▶ **HOW TO COMPLETE THIS TASK**: Only the pictures are to be left out; set down the rest of the records exactly.

▶ **DATA**:
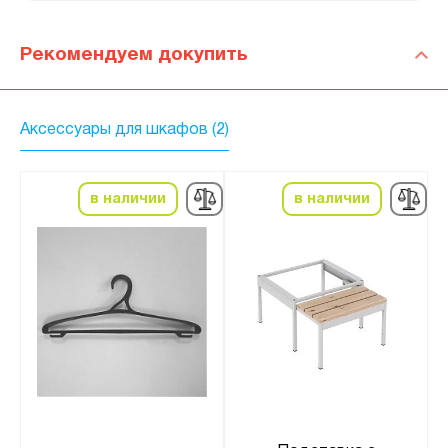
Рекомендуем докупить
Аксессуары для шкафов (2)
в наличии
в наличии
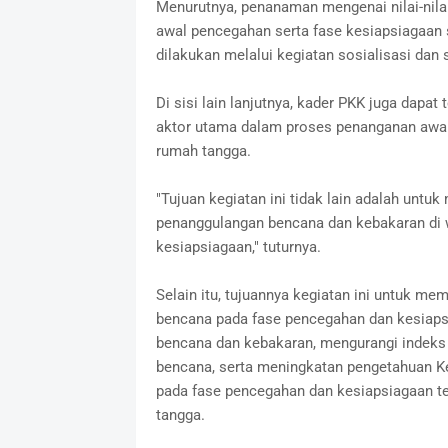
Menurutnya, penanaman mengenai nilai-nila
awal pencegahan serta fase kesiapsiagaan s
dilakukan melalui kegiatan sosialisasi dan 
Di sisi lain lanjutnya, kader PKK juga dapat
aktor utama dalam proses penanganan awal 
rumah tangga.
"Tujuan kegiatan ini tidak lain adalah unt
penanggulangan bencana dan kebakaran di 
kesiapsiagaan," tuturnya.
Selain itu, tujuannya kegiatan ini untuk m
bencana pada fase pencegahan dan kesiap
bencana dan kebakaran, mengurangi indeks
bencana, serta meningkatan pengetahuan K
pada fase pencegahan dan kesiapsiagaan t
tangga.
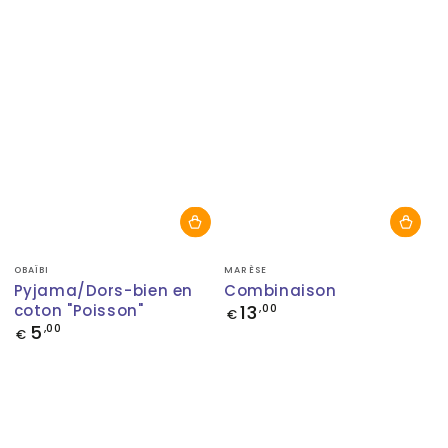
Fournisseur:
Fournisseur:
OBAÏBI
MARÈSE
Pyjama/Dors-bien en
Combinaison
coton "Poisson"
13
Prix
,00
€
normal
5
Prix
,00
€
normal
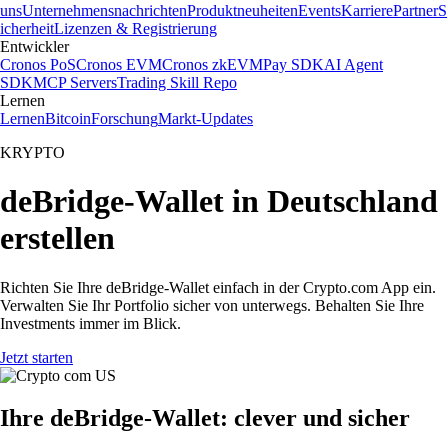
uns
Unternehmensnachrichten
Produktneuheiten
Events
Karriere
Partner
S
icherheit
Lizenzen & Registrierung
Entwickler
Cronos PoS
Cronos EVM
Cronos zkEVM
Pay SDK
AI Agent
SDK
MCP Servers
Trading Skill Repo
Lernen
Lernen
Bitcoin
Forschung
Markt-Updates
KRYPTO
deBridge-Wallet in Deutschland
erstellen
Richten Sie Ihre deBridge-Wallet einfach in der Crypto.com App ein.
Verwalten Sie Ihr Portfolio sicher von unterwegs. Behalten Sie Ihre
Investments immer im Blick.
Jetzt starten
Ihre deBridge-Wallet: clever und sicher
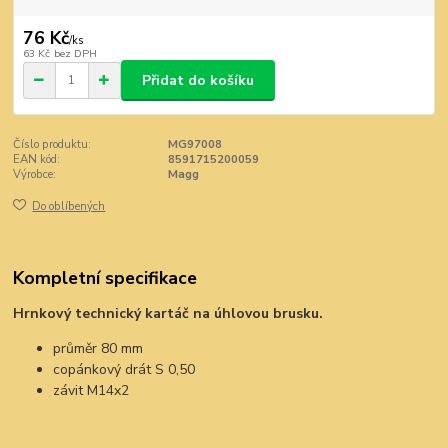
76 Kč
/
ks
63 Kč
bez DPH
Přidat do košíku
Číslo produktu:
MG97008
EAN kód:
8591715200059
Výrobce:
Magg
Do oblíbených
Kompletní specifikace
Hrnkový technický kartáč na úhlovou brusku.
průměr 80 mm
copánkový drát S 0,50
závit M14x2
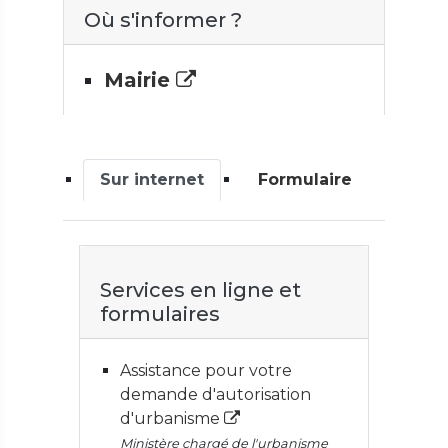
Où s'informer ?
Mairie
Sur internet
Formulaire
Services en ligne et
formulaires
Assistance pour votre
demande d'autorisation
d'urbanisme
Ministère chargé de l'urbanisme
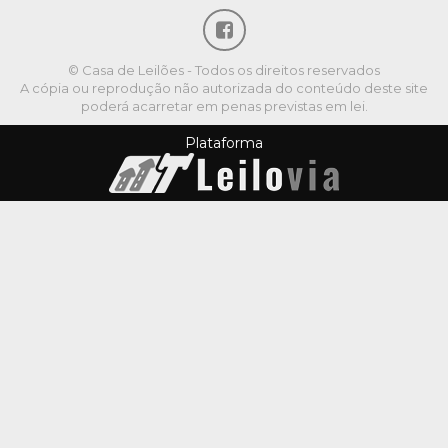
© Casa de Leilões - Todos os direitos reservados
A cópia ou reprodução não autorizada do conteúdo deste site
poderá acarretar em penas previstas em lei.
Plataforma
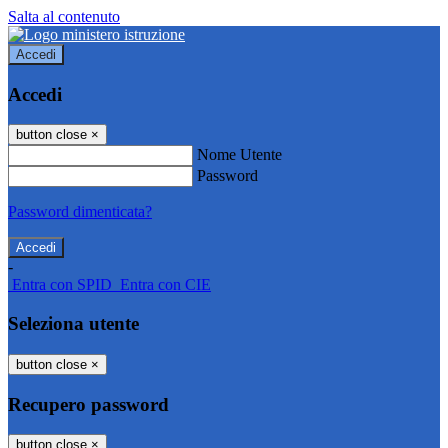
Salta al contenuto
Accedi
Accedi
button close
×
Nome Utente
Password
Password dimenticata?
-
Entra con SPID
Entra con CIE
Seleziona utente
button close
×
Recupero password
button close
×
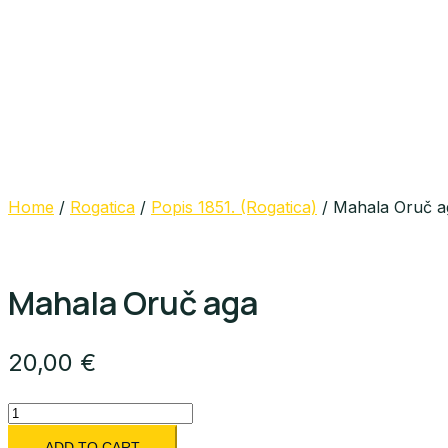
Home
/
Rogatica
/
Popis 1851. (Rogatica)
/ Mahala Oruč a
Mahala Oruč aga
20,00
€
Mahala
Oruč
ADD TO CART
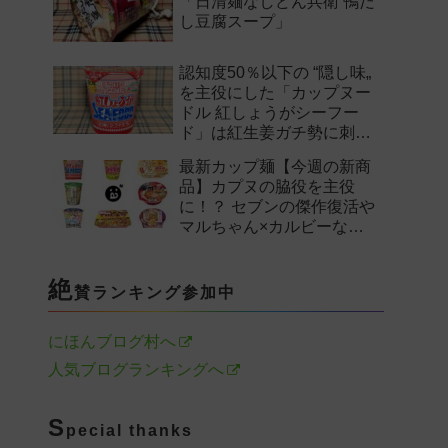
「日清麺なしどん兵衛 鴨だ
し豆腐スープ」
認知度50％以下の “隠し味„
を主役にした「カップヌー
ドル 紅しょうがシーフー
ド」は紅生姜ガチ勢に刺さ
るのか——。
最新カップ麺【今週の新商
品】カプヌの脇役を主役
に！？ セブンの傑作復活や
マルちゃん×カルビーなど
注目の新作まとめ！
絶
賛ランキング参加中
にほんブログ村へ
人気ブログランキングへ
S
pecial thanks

▶ **ANSWER TO THE EXERCISE**:
Рекомендуем докупить
Аксессуары для шкафов (2)
в наличии
в наличии
Menurutnya, penanaman mengenai nilai-nila
awal pencegahan serta fase kesiapsiagaan s
dilakukan melalui kegiatan sosialisasi dan 
Di sisi lain lanjutnya, kader PKK juga dapat
aktor utama dalam proses penanganan awal 
rumah tangga.
"Tujuan kegiatan ini tidak lain adalah unt
penanggulangan bencana dan kebakaran di 
kesiapsiagaan," tuturnya.
Selain itu, tujuannya kegiatan ini untuk m
bencana pada fase pencegahan dan kesiap
bencana dan kebakaran, mengurangi indeks
bencana, serta meningkatan pengetahuan K
pada fase pencegahan dan kesiapsiagaan t
tangga.
Fournisseur:
Fournisseur:
OBAÏBI
MARÈSE
Pyjama/Dors-bien en
Combinaison
coton "Poisson"
13
Prix
,00
€
normal
5
Prix
,00
€
normal
uns
Unternehmensnachrichten
Produktneuheiten
Events
Karriere
Partner
S
icherheit
Lizenzen & Registrierung
Entwickler
Cronos PoS
Cronos EVM
Cronos zkEVM
Pay SDK
AI Agent
SDK
MCP Servers
Trading Skill Repo
Lernen
Lernen
Bitcoin
Forschung
Markt-Updates
KRYPTO
deBridge-Wallet in Deutschland
erstellen
Richten Sie Ihre deBridge-Wallet einfach in der Crypto.com App ein.
Verwalten Sie Ihr Portfolio sicher von unterwegs. Behalten Sie Ihre
Investments immer im Blick.
Jetzt starten
Ihre deBridge-Wallet: clever und sicher
76 Kč
/
ks
63 Kč
bez DPH
Přidat do košíku
Číslo produktu:
MG97008
EAN kód:
8591715200059
Výrobce:
Magg
Do oblíbených
Kompletní specifikace
Hrnkový technický kartáč na úhlovou brusku.
průměr 80 mm
copánkový drát S 0,50
závit M14x2
Où s'informer ?
Mairie
Sur internet
Formulaire
Services en ligne et
formulaires
Assistance pour votre
demande d'autorisation
d'urbanisme
Ministère chargé de l'urbanisme
© Casa de Leilões - Todos os direitos reservados
A cópia ou reprodução não autorizada do conteúdo deste site
poderá acarretar em penas previstas em lei.
Plataforma
Salta al contenuto
Accedi
Accedi
button close
×
Nome Utente
Password
Password dimenticata?
-
Entra con SPID
Entra con CIE
Seleziona utente
button close
×
Recupero password
button close
×
Home
/
Rogatica
/
Popis 1851. (Rogatica)
/ Mahala Oruč a
Mahala Oruč aga
20,00
€
Mahala
Oruč
ADD TO CART
「日清麺なしどん兵衛 鴨だ
し豆腐スープ」
認知度50％以下の “隠し味„
を主役にした「カップヌー
ドル 紅しょうがシーフー
ド」は紅生姜ガチ勢に刺さ
るのか——。
最新カップ麺【今週の新商
品】カプヌの脇役を主役
に！？ セブンの傑作復活や
マルちゃん×カルビーなど
注目の新作まとめ！
絶
賛ランキング参加中
にほんブログ村へ
人気ブログランキングへ
S
pecial thanks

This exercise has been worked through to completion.